H.R.Rep. No. 913, 1974 U.S.Code Cong. & Admin.News at 2811, 2845. Clearly, neither Congress nor the Secretary intended to carve out an exception to the “companionship services” exemption for any person with any training, no matter how modest compared to the training of registered and practical nurses. Accordingly, we hold that a domestic service employee who provides “companionship services” within the meaning of 29 U.S.C. § 213(a)(15) will not qualify for overtime compensation under the “trained personnel” exception of 29 C.F.R. § 552.6 unless (1) that employee’s position involves the provision of services required to be performed by someone with training comparable in scope and duration to that of a registered or practical nurse, and (2) the employee in fact has received such training.9

*1311III. CONCLUSION

The services performed by Carol Cox as a home health aide did not require training comparable to that received by a registered or practical nurse. Moreover, Carol Cox’s training as a home health aide did not approach the training of a registered or practical nurse. Thus, she was not entitled to receive overtime compensation under the FLSA. Accordingly, the judgment of the district court is

AFFIRMED.

. Section 7(a)(1) of the FLSA provides that

no employer shall employ any of his employees ... for a workweek longer than forty hours unless such employee receives compensation for his employment in excess of the hours above specified at a rate not less than one and one-half times the regular rate at which he is employed.

29 U.S.C. § 207(a)(1).

. Home health aide training programs may be offered by any approved home health agency. See 410 Ind.Admin.Code § 17 — 6—1(f) (“A home health aide training program may be offered by any organization except a home health agency that has been determined to be out of compliance with one (1) or more of the requirements of this section within any of the twelve (12) months before the training program is to begin”).

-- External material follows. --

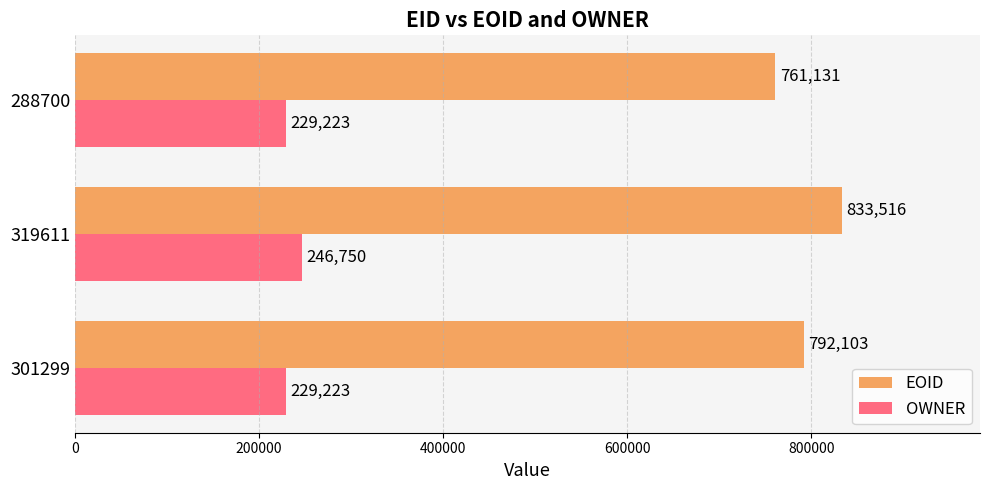

Which series has the largest total across all categories?

EOID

. Indiana regulations provide that home health aides “shall be selected on the basis of such factors as ability to read, write, and carry out directions, and maturity and ability to deal effectively with the demands of the job. They are closely supervised to ensure their competence in providing care.” 410 Ind.Admin.Code § 17-6-1(d).

. Indiana requires a trainee to undergo thirty hours of classroom instruction as well as seventy-five hours of training under the supervision of a licensed nurse as a prerequisite to certification as a CNA. 410 Ind.Admin.Code § 16.2-2-5(d).

. Cox, a high school graduate, had also completed one year of business college, was certified to perform cardiopulmonary resuscitation ("CPR"), and had studied some pharmacology, first aid, nutrition, and urinalysis when she was working toward certification as a qualified medication aide.

.Among other assignments, Cox had provided long-term care for a patient with amyotrophic lateral sclerosis (Lou Gehrig's disease) and for another patient with an obsessive-compulsive disorder. Cox had performed tasks such as administering complete bed baths, positioning and turning patients in bed, tube-feeding, the taking and recording of vital signs, bowel and bladder training, changing and cleaning patients’ catheters, administering enemas, range-of-motion exercise training, speech training, and inserting non-medicated suppositories.

. An employer found to have violated § 7 of the FLSA is liable to the employee for the amount of unpaid overtime compensation and an additional amount, equal to the amount of unpaid overtime compensation, in liquidated damages. 29 U.S.C. § 216(b).

. We presume that the court in McCune, in using the term "on-the-job training,” was referring to the additional training required for the care of individual patients.

. Our holding is also consistent with the decisions of those district courts which have addressed this issue. See, e.g., Toth v. Green River Regional Mental Health/Mental Retardation Bd., 753 F.Supp. 216, 217-18 (W.D.Ky.1989), aff'd sub nom. Hengesback v. Green River Regional *1311Mental Health/Mental Retardation Bd., 985 F.2d 560 (6th Cir.1993); Sandt v. Holden, 698 F.Supp. 64, 67 (M.D.Pa.1988).